===== Input =====

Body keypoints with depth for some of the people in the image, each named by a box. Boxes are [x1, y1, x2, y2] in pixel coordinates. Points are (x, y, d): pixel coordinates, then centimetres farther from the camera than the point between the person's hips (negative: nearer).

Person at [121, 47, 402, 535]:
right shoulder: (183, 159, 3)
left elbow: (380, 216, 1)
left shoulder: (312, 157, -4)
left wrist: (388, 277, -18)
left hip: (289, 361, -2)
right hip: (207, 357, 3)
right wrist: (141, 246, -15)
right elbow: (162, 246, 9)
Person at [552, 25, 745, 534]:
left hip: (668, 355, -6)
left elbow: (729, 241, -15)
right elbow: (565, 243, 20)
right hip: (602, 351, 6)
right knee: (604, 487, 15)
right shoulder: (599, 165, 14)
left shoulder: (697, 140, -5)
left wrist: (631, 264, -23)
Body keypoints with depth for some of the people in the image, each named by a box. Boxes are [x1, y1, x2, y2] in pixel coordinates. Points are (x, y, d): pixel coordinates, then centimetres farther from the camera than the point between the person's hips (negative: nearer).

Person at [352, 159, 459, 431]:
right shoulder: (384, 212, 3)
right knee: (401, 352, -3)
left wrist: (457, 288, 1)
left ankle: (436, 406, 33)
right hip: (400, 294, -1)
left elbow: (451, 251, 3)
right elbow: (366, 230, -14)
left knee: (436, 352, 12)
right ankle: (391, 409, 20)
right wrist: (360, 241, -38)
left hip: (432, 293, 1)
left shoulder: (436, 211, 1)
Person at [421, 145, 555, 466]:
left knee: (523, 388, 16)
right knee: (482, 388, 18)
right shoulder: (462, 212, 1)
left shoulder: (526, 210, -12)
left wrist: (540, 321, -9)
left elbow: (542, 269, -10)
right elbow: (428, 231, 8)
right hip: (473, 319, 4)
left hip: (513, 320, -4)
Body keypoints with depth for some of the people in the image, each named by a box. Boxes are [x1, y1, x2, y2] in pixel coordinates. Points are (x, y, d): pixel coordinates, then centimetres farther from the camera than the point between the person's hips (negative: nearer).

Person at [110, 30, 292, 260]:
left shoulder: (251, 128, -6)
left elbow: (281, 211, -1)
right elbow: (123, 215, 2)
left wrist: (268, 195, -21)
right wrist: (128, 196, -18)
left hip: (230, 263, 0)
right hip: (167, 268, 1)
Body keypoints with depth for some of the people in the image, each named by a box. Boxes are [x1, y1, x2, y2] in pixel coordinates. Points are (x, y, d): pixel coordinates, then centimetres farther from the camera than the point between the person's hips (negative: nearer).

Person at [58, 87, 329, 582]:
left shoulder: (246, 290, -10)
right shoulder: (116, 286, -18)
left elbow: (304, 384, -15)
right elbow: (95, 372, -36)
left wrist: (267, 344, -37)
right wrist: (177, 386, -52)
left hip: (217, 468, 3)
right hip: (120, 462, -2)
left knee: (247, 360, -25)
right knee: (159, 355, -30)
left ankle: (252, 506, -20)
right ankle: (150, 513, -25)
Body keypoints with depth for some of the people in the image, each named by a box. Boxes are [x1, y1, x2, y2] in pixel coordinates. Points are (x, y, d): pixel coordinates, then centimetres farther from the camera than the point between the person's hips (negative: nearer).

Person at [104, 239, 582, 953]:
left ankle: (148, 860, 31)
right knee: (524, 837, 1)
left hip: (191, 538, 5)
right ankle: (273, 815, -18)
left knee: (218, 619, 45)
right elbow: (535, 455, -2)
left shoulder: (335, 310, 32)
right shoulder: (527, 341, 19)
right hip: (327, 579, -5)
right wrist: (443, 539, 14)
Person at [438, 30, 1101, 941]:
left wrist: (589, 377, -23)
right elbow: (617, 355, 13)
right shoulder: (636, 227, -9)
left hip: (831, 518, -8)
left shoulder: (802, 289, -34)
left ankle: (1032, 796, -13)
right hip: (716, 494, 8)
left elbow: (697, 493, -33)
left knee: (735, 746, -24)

=====

**Work to be completed:** Give back the complete material verbatim.

**Response to the task:**
Body keypoints with depth for some of the people in the image, each named by a box. Boxes are [x1, y1, x2, y2] in pixel coordinates. Points are (x, y, d): pixel coordinates, then centimetres farther from the camera than the point between the person's hips (negative: nearer).

Person at [121, 47, 402, 535]:
right shoulder: (183, 159, 3)
left elbow: (380, 216, 1)
left shoulder: (312, 157, -4)
left wrist: (388, 277, -18)
left hip: (289, 361, -2)
right hip: (207, 357, 3)
right wrist: (141, 246, -15)
right elbow: (162, 246, 9)
Person at [552, 25, 745, 534]:
left hip: (668, 355, -6)
left elbow: (729, 241, -15)
right elbow: (565, 243, 20)
right hip: (602, 351, 6)
right knee: (604, 487, 15)
right shoulder: (599, 165, 14)
left shoulder: (697, 140, -5)
left wrist: (631, 264, -23)
Body keypoints with depth for some of the people in the image, each named by a box. Boxes are [x1, y1, x2, y2] in pixel coordinates. Points are (x, y, d): pixel coordinates, then centimetres farther from the camera than the point between the person's hips (negative: nearer).

Person at [352, 159, 459, 431]:
right shoulder: (384, 212, 3)
right knee: (401, 352, -3)
left wrist: (457, 288, 1)
left ankle: (436, 406, 33)
right hip: (400, 294, -1)
left elbow: (451, 251, 3)
right elbow: (366, 230, -14)
left knee: (436, 352, 12)
right ankle: (391, 409, 20)
right wrist: (360, 241, -38)
left hip: (432, 293, 1)
left shoulder: (436, 211, 1)
Person at [421, 145, 555, 466]:
left knee: (523, 388, 16)
right knee: (482, 388, 18)
right shoulder: (462, 212, 1)
left shoulder: (526, 210, -12)
left wrist: (540, 321, -9)
left elbow: (542, 269, -10)
right elbow: (428, 231, 8)
right hip: (473, 319, 4)
left hip: (513, 320, -4)
Body keypoints with depth for some of the people in the image, each named by a box. Boxes are [x1, y1, x2, y2] in pixel coordinates. Points are (x, y, d): pixel coordinates, then centimetres farther from the camera than the point between the person's hips (negative: nearer).

Person at [110, 30, 292, 260]:
left shoulder: (251, 128, -6)
left elbow: (281, 211, -1)
right elbow: (123, 215, 2)
left wrist: (268, 195, -21)
right wrist: (128, 196, -18)
left hip: (230, 263, 0)
right hip: (167, 268, 1)
Body keypoints with depth for some of the people in the image, each named by a box. Boxes are [x1, y1, x2, y2] in pixel coordinates. Points are (x, y, d): pixel coordinates, then centimetres farther from the camera than the point between the person's hips (negative: nearer).

Person at [58, 87, 329, 582]:
left shoulder: (246, 290, -10)
right shoulder: (116, 286, -18)
left elbow: (304, 384, -15)
right elbow: (95, 372, -36)
left wrist: (267, 344, -37)
right wrist: (177, 386, -52)
left hip: (217, 468, 3)
right hip: (120, 462, -2)
left knee: (247, 360, -25)
right knee: (159, 355, -30)
left ankle: (252, 506, -20)
right ankle: (150, 513, -25)
Body keypoints with depth for some of the people in the image, each named by a box. Boxes are [x1, y1, x2, y2] in pixel coordinates. Points are (x, y, d): pixel coordinates, then centimetres farther from the camera than the point between the person's hips (negative: nearer).

Person at [104, 239, 582, 953]:
left ankle: (148, 860, 31)
right knee: (524, 837, 1)
left hip: (191, 538, 5)
right ankle: (273, 815, -18)
left knee: (218, 619, 45)
right elbow: (535, 455, -2)
left shoulder: (335, 310, 32)
right shoulder: (527, 341, 19)
right hip: (327, 579, -5)
right wrist: (443, 539, 14)
Person at [438, 30, 1101, 941]:
left wrist: (589, 377, -23)
right elbow: (617, 355, 13)
right shoulder: (636, 227, -9)
left hip: (831, 518, -8)
left shoulder: (802, 289, -34)
left ankle: (1032, 796, -13)
right hip: (716, 494, 8)
left elbow: (697, 493, -33)
left knee: (735, 746, -24)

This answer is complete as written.